The new Governing Council secretary, Sheree Drummond. Courtesy Sheree Drummond.

Sheree Drummond stepped into the role of Governing Council secretary on March 1, 2016. Drummond has worked at the University of Toronto since 2003 and previously held the positions of assistant provost and deputy secretary.

The Governing Council is the university’s highest governing body and the secretary’s role is to oversee the many parts of U of T’s governance processes, including the Governance Council, the Freedom of Information and Protection of Privacy Office, the Internal Audit Office, and the Office of Convocation. 

“At the core of it, you are — and the word is used in the position description — a guardian,” Drummond said. “There are all of these processes and rules that need to be maintained and respected and the role of the secretary… is to make sure that all of that is happening appropriately.”

As the fourth secretary of the Governing Council, Drummond hopes to make information more accessible and to build relationships with the various university stakeholders.

“I see that as a high priority because I think it is very important in terms of building the trust with people if they know who you are and have the chance to interact with you,” Drummond said. “Then I think the likelihood of there being open communication especially when there are difficult issues is a lot better at that point. I am expecting to spend a fair amount of my time actually meeting with people either inside or outside of our system.”

Drummond graduated from UTSC — known at the time as Scarborough College — in 1992. She was actively involved in student life, participated in student government, worked as a residence don, and even drove the shuttle bus around the Scarborough campus.

“In many ways, I see this as the grown up adult version of what I was doing as a student here,” Drummond said.

As an undergraduate student, Drummond did not know much about the Governing Council and wishes she had known about it. As a result, she wants to use her new position to educate more people about how the university operates.

“I see it as a public service really to kind of help people understand what our system is, how it is structured and where are the places for them to actually engage and make a difference and have their voices heard,” Drummond said. “While people can proactively do something about that, I think I can also be proactive in trying to be clear and open about that so it gives people the opportunity to know more about how we operate and actually become part of the dialogue in a positive way.”

Passionate about post-secondary education, Drummond also brings experience from her time working for the University of Alberta’s central administration.
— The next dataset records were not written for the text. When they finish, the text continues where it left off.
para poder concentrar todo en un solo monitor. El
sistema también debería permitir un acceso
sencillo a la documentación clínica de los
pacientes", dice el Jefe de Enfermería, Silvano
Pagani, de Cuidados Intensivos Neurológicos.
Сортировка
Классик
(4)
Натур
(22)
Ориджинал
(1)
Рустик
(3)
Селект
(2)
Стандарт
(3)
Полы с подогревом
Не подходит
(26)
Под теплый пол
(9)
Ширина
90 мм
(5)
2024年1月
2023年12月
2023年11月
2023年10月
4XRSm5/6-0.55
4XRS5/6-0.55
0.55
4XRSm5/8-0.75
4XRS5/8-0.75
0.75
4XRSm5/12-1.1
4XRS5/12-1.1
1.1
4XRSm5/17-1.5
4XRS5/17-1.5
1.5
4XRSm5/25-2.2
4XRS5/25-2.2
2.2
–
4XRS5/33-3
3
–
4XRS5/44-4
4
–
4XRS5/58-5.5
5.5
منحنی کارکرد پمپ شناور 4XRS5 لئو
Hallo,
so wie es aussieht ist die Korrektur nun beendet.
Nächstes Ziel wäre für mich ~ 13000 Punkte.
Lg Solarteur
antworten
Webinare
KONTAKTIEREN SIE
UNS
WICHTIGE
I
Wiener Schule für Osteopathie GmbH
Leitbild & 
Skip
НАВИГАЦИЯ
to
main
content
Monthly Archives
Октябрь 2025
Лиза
“I just think that having the opportunity to work in a university is extremely exciting. Being constantly exposed to young people and the ways in which they are thinking, all the new ideas coming from the faculty, from the students; you’re always feeling like you’re in an  evolving innovative environment,” she said. “Even if you are not personally engaged in the teaching and the research, it has a huge impact on the work that you do, even from the administration and governance side. It is a very satisfying thing.”